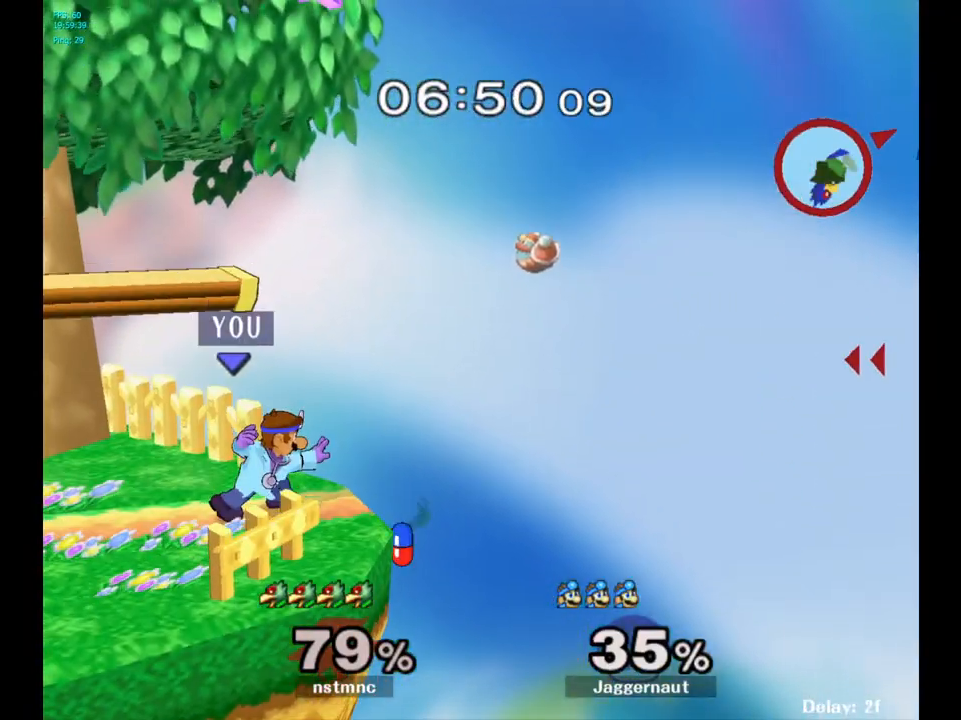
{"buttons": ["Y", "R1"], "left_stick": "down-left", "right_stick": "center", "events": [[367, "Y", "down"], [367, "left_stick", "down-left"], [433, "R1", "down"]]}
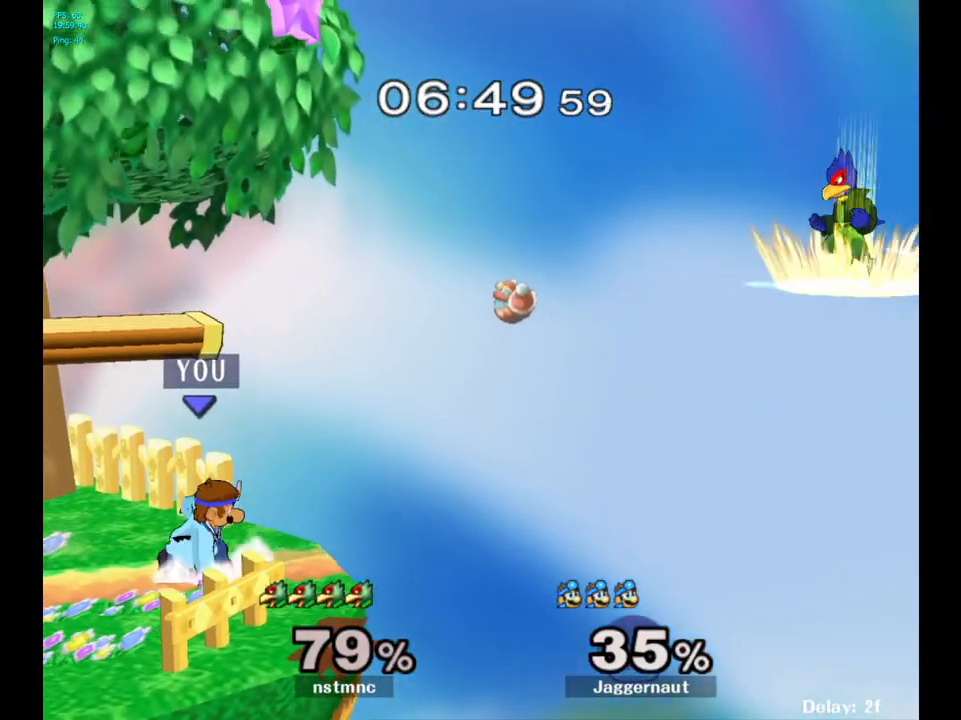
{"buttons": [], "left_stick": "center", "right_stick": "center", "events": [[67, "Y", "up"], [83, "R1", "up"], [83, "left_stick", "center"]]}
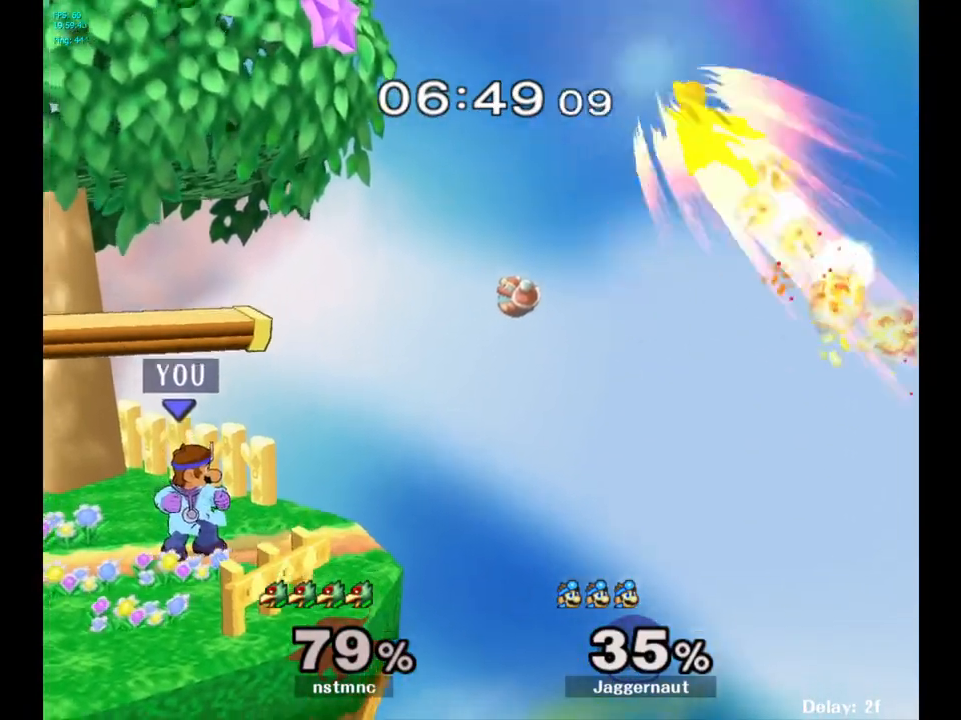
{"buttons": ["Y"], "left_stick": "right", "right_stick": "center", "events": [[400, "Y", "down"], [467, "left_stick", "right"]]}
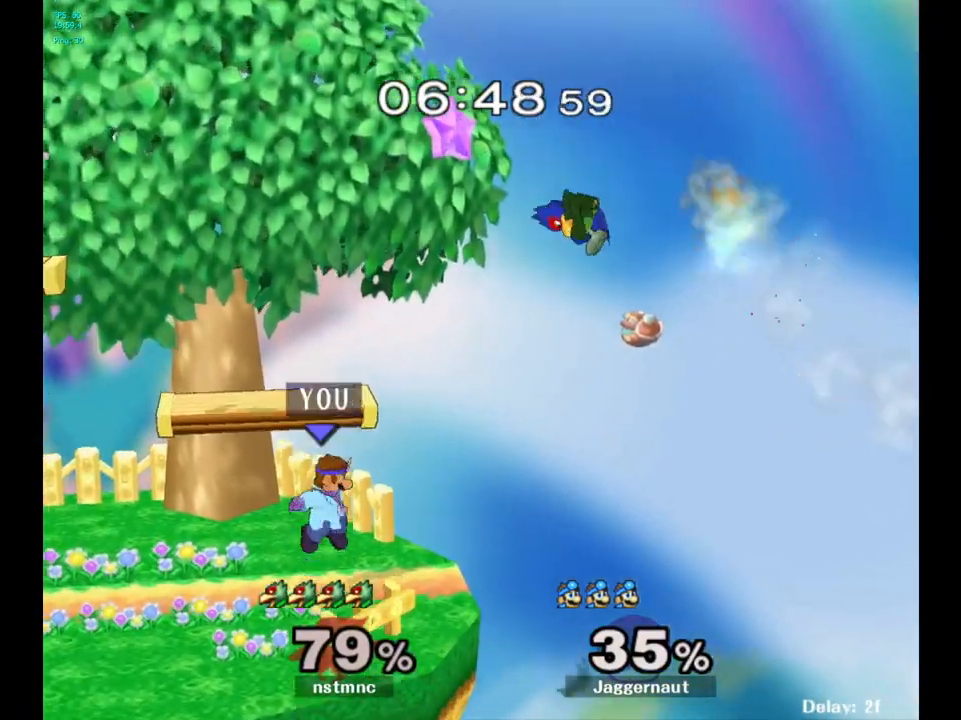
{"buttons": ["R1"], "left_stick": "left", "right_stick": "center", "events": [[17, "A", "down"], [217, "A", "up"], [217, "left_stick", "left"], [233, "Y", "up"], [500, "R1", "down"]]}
--------------------------------
**What to produce**: An exact reproduction of the material above is needed, without its pictures.

**Finished exercise**:
{"buttons": ["Y", "R1"], "left_stick": "down-left", "right_stick": "center", "events": [[367, "Y", "down"], [367, "left_stick", "down-left"], [433, "R1", "down"]]}
{"buttons": [], "left_stick": "center", "right_stick": "center", "events": [[67, "Y", "up"], [83, "R1", "up"], [83, "left_stick", "center"]]}
{"buttons": ["Y"], "left_stick": "right", "right_stick": "center", "events": [[400, "Y", "down"], [467, "left_stick", "right"]]}
{"buttons": ["R1"], "left_stick": "left", "right_stick": "center", "events": [[17, "A", "down"], [217, "A", "up"], [217, "left_stick", "left"], [233, "Y", "up"], [500, "R1", "down"]]}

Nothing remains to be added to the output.